Copy everything in the listing below word for word, apart from any images.
####################
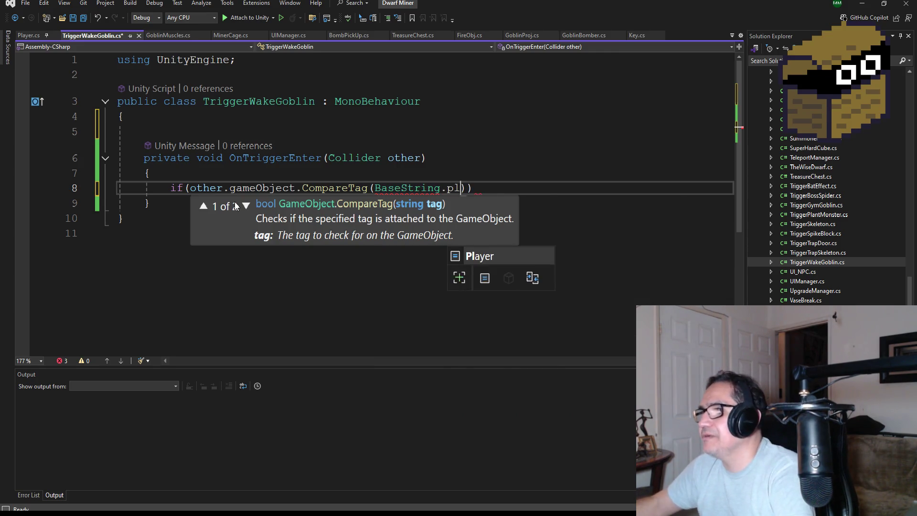
{"action": "key", "text": "Tab"}
{"action": "key", "text": "End"}
{"action": "key", "text": "Return"}
{"action": "type", "text": "{"}
{"action": "key", "text": "Return"}
{"action": "left_click", "coordinate": [83, 18]}
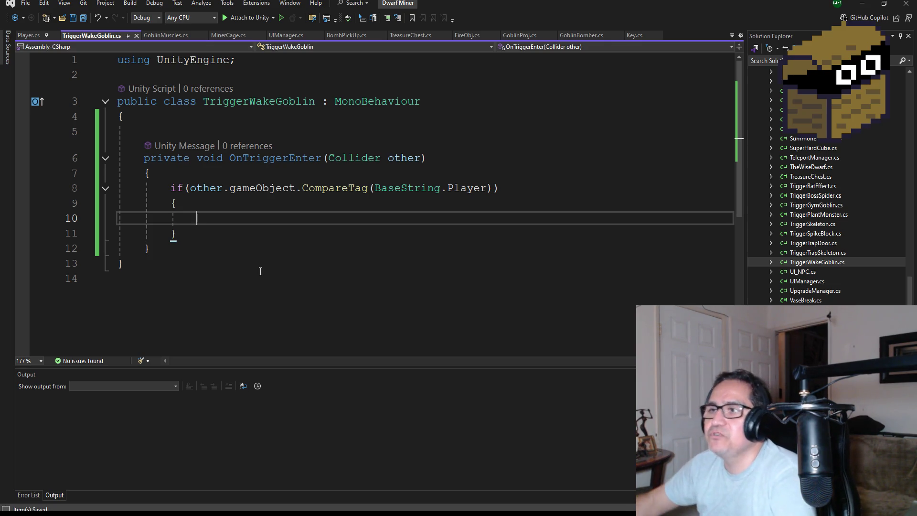
Add Destroy(gameObject); inside the if block and save the script.
{"action": "type", "text": "Des"}
{"action": "key", "text": "Tab"}
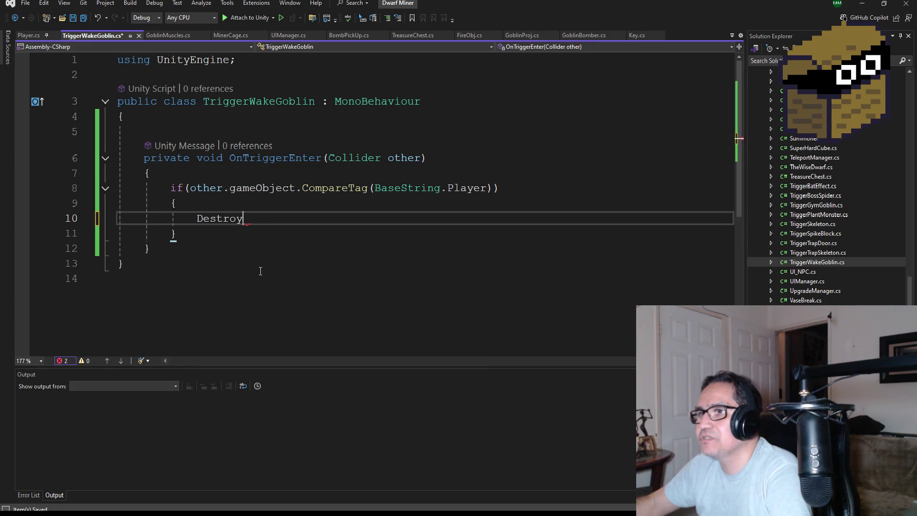
{"action": "type", "text": "(gameObject);"}
{"action": "key", "text": "Return"}
{"action": "key", "text": "ctrl+s"}
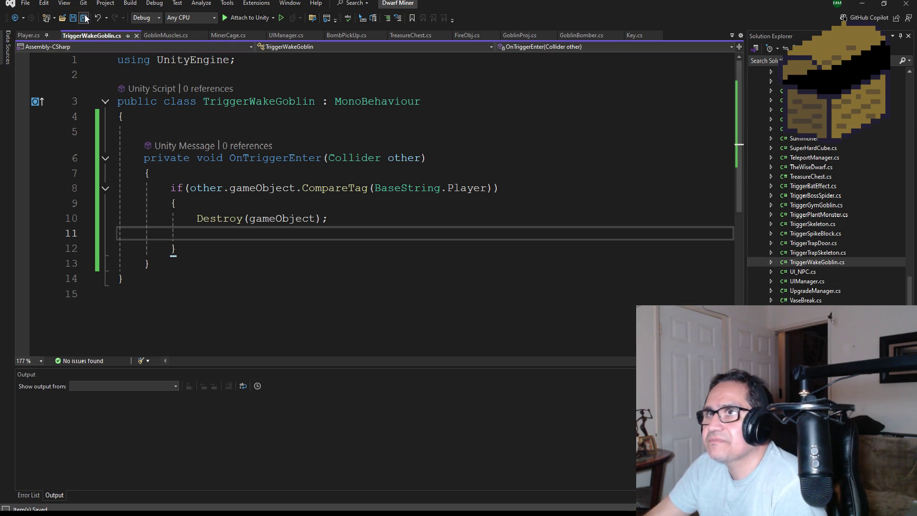
{"action": "left_click", "coordinate": [191, 132]}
####################
SOLUTION TO THE EXERCISE:
{"action": "key", "text": "Tab"}
{"action": "key", "text": "End"}
{"action": "key", "text": "Return"}
{"action": "type", "text": "{"}
{"action": "key", "text": "Return"}
{"action": "left_click", "coordinate": [83, 18]}
Add Destroy(gameObject); inside the if block and save the script.
{"action": "type", "text": "Des"}
{"action": "key", "text": "Tab"}
{"action": "type", "text": "(gameObject);"}
{"action": "key", "text": "Return"}
{"action": "key", "text": "ctrl+s"}
{"action": "left_click", "coordinate": [191, 132]}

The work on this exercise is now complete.